(RECORDS SHOWN)

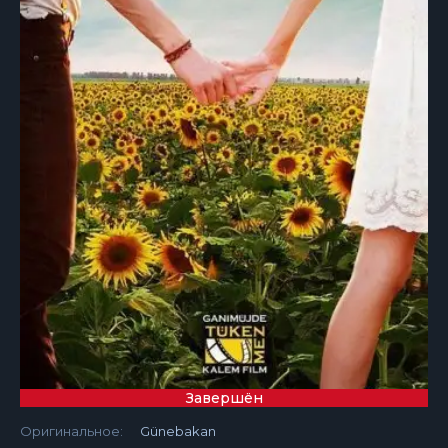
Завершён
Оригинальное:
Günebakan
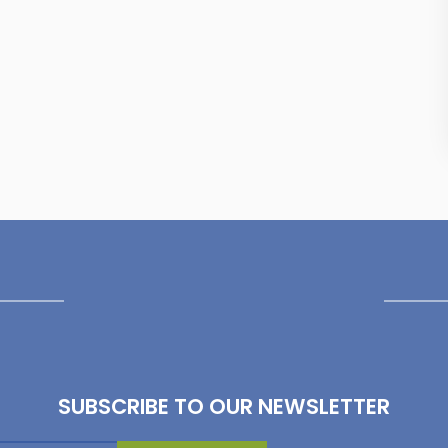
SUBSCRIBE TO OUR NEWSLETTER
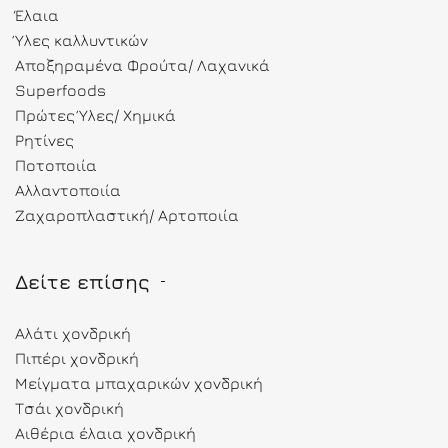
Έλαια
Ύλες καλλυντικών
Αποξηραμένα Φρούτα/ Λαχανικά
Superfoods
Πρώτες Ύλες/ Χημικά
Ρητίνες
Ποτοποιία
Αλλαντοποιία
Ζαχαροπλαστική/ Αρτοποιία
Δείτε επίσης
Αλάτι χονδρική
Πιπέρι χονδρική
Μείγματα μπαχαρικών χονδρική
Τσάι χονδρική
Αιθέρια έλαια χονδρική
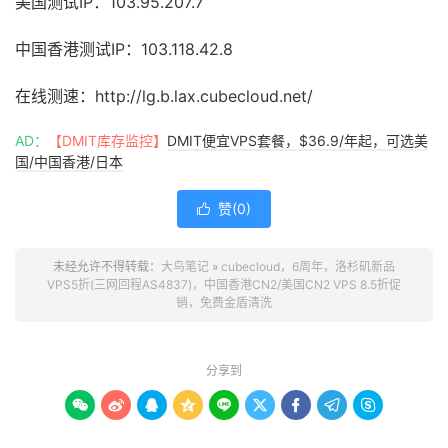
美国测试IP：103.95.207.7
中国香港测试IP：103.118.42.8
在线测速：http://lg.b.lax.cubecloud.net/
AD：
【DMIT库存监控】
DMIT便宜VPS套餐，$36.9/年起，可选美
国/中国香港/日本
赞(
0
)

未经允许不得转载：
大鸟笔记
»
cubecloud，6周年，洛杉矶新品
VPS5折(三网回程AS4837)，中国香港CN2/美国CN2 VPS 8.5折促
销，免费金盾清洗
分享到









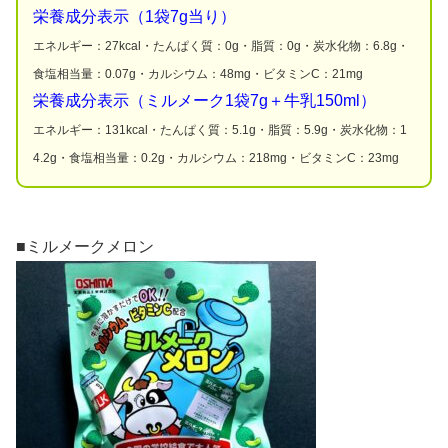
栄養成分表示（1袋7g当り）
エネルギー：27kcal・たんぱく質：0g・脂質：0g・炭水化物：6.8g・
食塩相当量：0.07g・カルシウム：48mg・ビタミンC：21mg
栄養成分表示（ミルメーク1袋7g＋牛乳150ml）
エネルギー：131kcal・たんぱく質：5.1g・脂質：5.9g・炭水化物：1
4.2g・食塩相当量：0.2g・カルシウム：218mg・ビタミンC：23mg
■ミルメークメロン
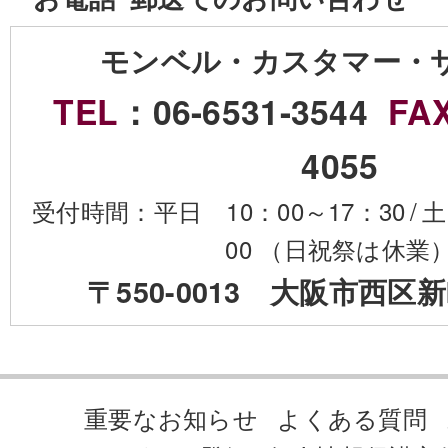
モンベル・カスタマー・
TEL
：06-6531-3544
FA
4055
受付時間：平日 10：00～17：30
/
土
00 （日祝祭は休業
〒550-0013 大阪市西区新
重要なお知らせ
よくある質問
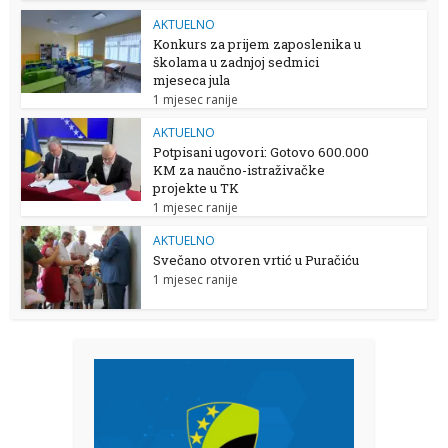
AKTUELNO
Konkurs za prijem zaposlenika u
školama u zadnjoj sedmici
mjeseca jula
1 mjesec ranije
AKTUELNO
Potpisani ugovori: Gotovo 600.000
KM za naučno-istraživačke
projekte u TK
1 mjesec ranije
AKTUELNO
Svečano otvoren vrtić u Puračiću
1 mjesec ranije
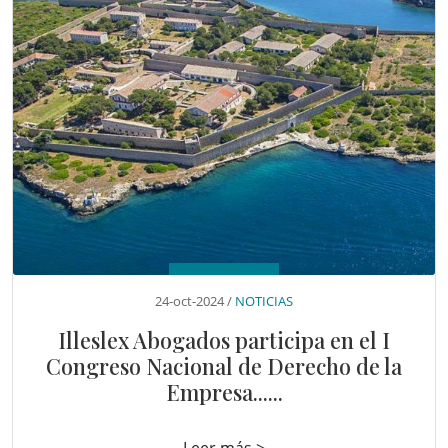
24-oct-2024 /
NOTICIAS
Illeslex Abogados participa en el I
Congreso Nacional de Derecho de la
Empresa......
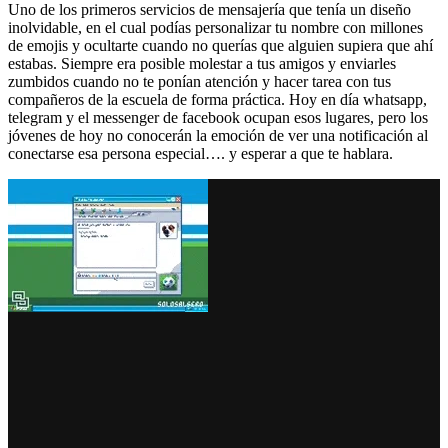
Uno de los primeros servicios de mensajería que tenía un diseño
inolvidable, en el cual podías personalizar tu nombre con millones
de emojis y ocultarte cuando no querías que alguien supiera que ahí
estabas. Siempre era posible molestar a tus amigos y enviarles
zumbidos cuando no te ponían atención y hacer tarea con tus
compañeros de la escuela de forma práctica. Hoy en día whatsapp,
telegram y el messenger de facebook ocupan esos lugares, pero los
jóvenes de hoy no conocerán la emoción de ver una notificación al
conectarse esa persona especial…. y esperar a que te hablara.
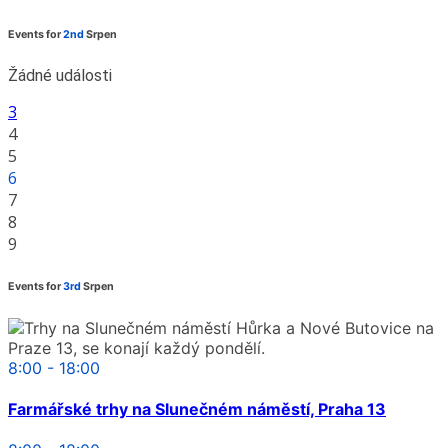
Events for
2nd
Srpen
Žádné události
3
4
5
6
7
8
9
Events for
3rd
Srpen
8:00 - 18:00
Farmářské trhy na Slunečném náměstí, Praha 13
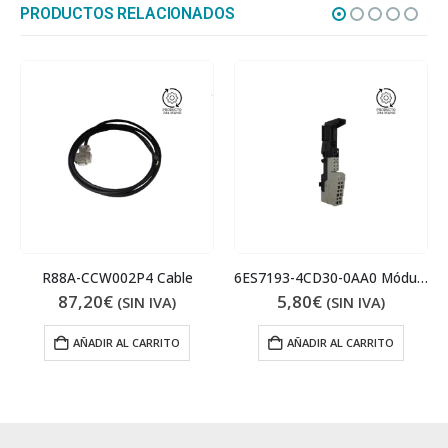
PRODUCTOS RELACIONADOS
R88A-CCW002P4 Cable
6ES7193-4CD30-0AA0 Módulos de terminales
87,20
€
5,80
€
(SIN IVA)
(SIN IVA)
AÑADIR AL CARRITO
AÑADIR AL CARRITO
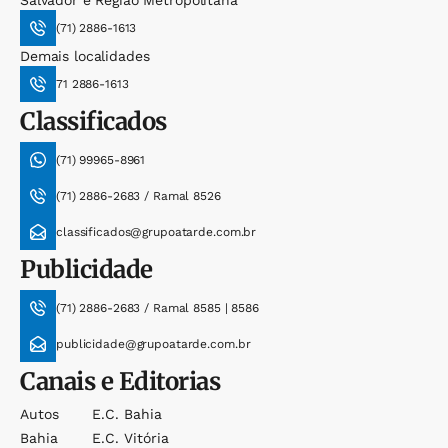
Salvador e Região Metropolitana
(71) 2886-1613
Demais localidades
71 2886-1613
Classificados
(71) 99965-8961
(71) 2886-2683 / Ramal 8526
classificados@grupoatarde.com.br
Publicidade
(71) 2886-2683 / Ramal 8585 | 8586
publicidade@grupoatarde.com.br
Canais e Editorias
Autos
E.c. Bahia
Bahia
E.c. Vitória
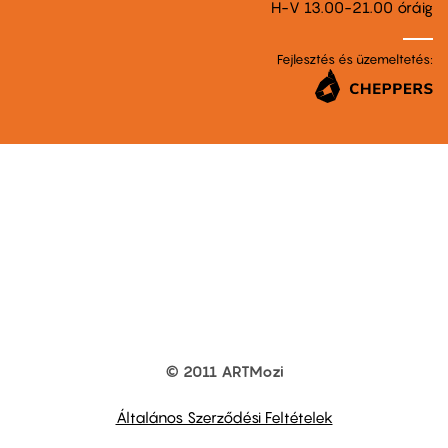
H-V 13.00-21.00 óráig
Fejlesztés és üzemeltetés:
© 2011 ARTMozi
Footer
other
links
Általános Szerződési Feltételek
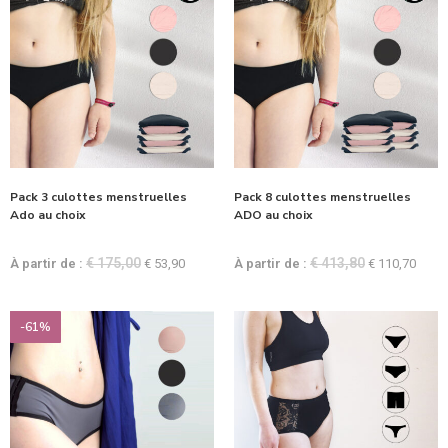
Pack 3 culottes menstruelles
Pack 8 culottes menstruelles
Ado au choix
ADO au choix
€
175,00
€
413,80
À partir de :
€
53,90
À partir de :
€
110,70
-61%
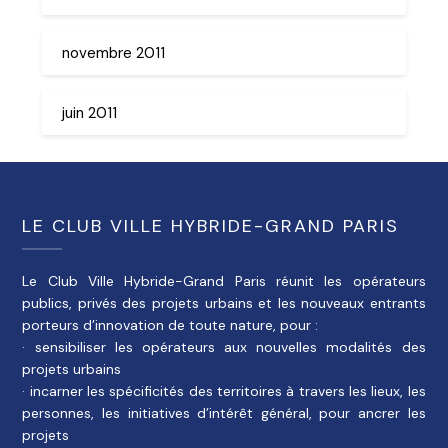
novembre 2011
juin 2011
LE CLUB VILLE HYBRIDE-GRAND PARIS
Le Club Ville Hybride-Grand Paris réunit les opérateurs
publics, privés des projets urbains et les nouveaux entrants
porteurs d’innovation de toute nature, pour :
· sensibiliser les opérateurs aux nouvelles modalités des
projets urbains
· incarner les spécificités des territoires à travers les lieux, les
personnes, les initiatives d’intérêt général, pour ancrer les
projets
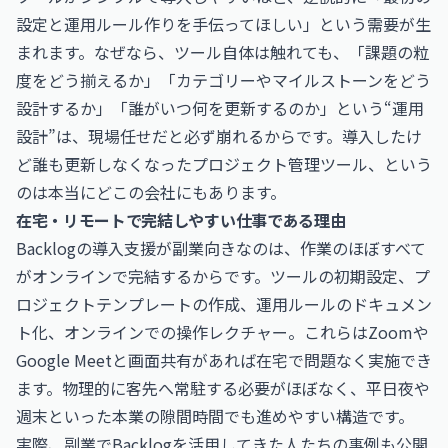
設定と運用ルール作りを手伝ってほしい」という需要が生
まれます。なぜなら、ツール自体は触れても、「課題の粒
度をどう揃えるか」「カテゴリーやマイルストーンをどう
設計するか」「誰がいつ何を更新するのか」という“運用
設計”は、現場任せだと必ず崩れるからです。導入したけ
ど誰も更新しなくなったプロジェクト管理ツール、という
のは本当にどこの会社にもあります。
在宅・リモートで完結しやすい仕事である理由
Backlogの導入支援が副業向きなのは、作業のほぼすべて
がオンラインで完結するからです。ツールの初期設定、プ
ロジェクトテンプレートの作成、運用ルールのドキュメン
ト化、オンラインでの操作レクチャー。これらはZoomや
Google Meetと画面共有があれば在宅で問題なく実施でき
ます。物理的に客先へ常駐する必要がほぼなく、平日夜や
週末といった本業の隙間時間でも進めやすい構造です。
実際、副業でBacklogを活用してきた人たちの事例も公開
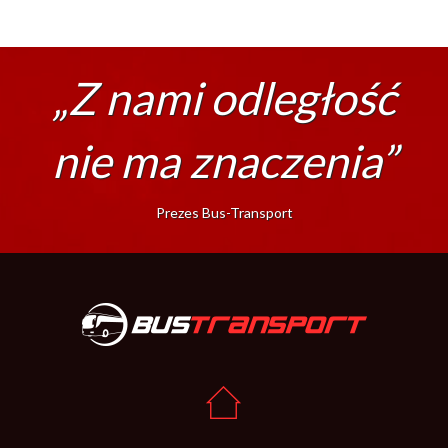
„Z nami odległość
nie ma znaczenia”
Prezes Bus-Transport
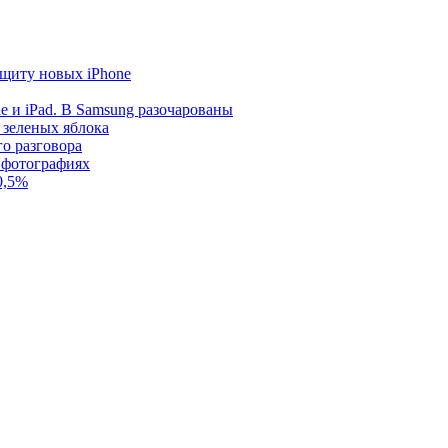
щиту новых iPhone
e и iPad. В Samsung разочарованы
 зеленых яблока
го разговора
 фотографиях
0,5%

(End RECORDS SHOWN)

Rewrite the text of the data above with every "AKTUELNO" changed to "NOVOSTI" and everything else unchanged, and leave out the pictures.

Завершён
Оригинальное:
Günebakan
SUBSCRIBE TO OUR NEWSLETTER
Έλαια
Ύλες καλλυντικών
Αποξηραμένα Φρούτα/ Λαχανικά
Superfoods
Πρώτες Ύλες/ Χημικά
Ρητίνες
Ποτοποιία
Αλλαντοποιία
Ζαχαροπλαστική/ Αρτοποιία
Δείτε επίσης
Αλάτι χονδρική
Πιπέρι χονδρική
Μείγματα μπαχαρικών χονδρική
Τσάι χονδρική
Αιθέρια έλαια χονδρική
美国测试IP：103.95.207.7
中国香港测试IP：103.118.42.8
在线测速：http://lg.b.lax.cubecloud.net/
AD：
【DMIT库存监控】
DMIT便宜VPS套餐，$36.9/年起，可选美
国/中国香港/日本
赞(
0
)

未经允许不得转载：
大鸟笔记
»
cubecloud，6周年，洛杉矶新品
VPS5折(三网回程AS4837)，中国香港CN2/美国CN2 VPS 8.5折促
销，免费金盾清洗
分享到









栄養成分表示（1袋7g当り）
エネルギー：27kcal・たんぱく質：0g・脂質：0g・炭水化物：6.8g・
食塩相当量：0.07g・カルシウム：48mg・ビタミンC：21mg
栄養成分表示（ミルメーク1袋7g＋牛乳150ml）
エネルギー：131kcal・たんぱく質：5.1g・脂質：5.9g・炭水化物：1
4.2g・食塩相当量：0.2g・カルシウム：218mg・ビタミンC：23mg
■ミルメークメロン
モンベル・カスタマー・
TEL
：06-6531-3544
FA
4055
受付時間：平日 10：00～17：30
/
土
00 （日祝祭は休業
〒550-0013 大阪市西区新
重要なお知らせ
よくある質問
NOVOSTI
Konkurs za prijem zaposlenika u
školama u zadnjoj sedmici
mjeseca jula
1 mjesec ranije
NOVOSTI
Potpisani ugovori: Gotovo 600.000
KM za naučno-istraživačke
projekte u TK
1 mjesec ranije
NOVOSTI
Svečano otvoren vrtić u Puračiću
1 mjesec ranije
24-oct-2024 /
NOTICIAS
Illeslex Abogados participa en el I
Congreso Nacional de Derecho de la
Empresa......
Uno de los primeros servicios de mensajería que tenía un diseño
inolvidable, en el cual podías personalizar tu nombre con millones
de emojis y ocultarte cuando no querías que alguien supiera que ahí
estabas. Siempre era posible molestar a tus amigos y enviarles
zumbidos cuando no te ponían atención y hacer tarea con tus
compañeros de la escuela de forma práctica. Hoy en día whatsapp,
telegram y el messenger de facebook ocupan esos lugares, pero los
jóvenes de hoy no conocerán la emoción de ver una notificación al
conectarse esa persona especial…. y esperar a que te hablara.
Events for
2nd
Srpen
Žádné události
3
4
5
6
7
8
9
Events for
3rd
Srpen
8:00 - 18:00
Farmářské trhy na Slunečném náměstí, Praha 13
PRODUCTOS RELACIONADOS
R88A-CCW002P4 Cable
6ES7193-4CD30-0AA0 Módulos de terminales
87,20
€
5,80
€
(SIN IVA)
(SIN IVA)
AÑADIR AL CARRITO
AÑADIR AL CARRITO
Salvador e Região Metropolitana
(71) 2886-1613
Demais localidades
71 2886-1613
Classificados
(71) 99965-8961
(71) 2886-2683 / Ramal 8526
classificados@grupoatarde.com.br
Publicidade
(71) 2886-2683 / Ramal 8585 | 8586
publicidade@grupoatarde.com.br
Canais e Editorias
Autos
E.c. Bahia
Bahia
E.c. Vitória
H-V 13.00-21.00 óráig
Fejlesztés és üzemeltetés:
© 2011 ARTMozi
Footer
other
links
Általános Szerződési Feltételek
Pack 3 culottes menstruelles
Pack 8 culottes menstruelles
Ado au choix
ADO au choix
€
175,00
€
413,80
À partir de :
€
53,90
À partir de :
€
110,70
-61%
novembre 2011
juin 2011
LE CLUB VILLE HYBRIDE-GRAND PARIS
Le Club Ville Hybride-Grand Paris réunit les opérateurs
publics, privés des projets urbains et les nouveaux entrants
porteurs d’innovation de toute nature, pour :
· sensibiliser les opérateurs aux nouvelles modalités des
projets urbains
· incarner les spécificités des territoires à travers les lieux, les
personnes, les initiatives d’intérêt général, pour ancrer les
projets
設定と運用ルール作りを手伝ってほしい」という需要が生
まれます。なぜなら、ツール自体は触れても、「課題の粒
度をどう揃えるか」「カテゴリーやマイルストーンをどう
設計するか」「誰がいつ何を更新するのか」という“運用
設計”は、現場任せだと必ず崩れるからです。導入したけ
ど誰も更新しなくなったプロジェクト管理ツール、という
のは本当にどこの会社にもあります。
在宅・リモートで完結しやすい仕事である理由
Backlogの導入支援が副業向きなのは、作業のほぼすべて
がオンラインで完結するからです。ツールの初期設定、プ
ロジェクトテンプレートの作成、運用ルールのドキュメン
ト化、オンラインでの操作レクチャー。これらはZoomや
Google Meetと画面共有があれば在宅で問題なく実施でき
ます。物理的に客先へ常駐する必要がほぼなく、平日夜や
週末といった本業の隙間時間でも進めやすい構造です。
実際、副業でBacklogを活用してきた人たちの事例も公開
„Z nami odległość
nie ma znaczenia”
Prezes Bus-Transport
щиту новых iPhone
e и iPad. В Samsung разочарованы
 зеленых яблока
го разговора
 фотографиях
0,5%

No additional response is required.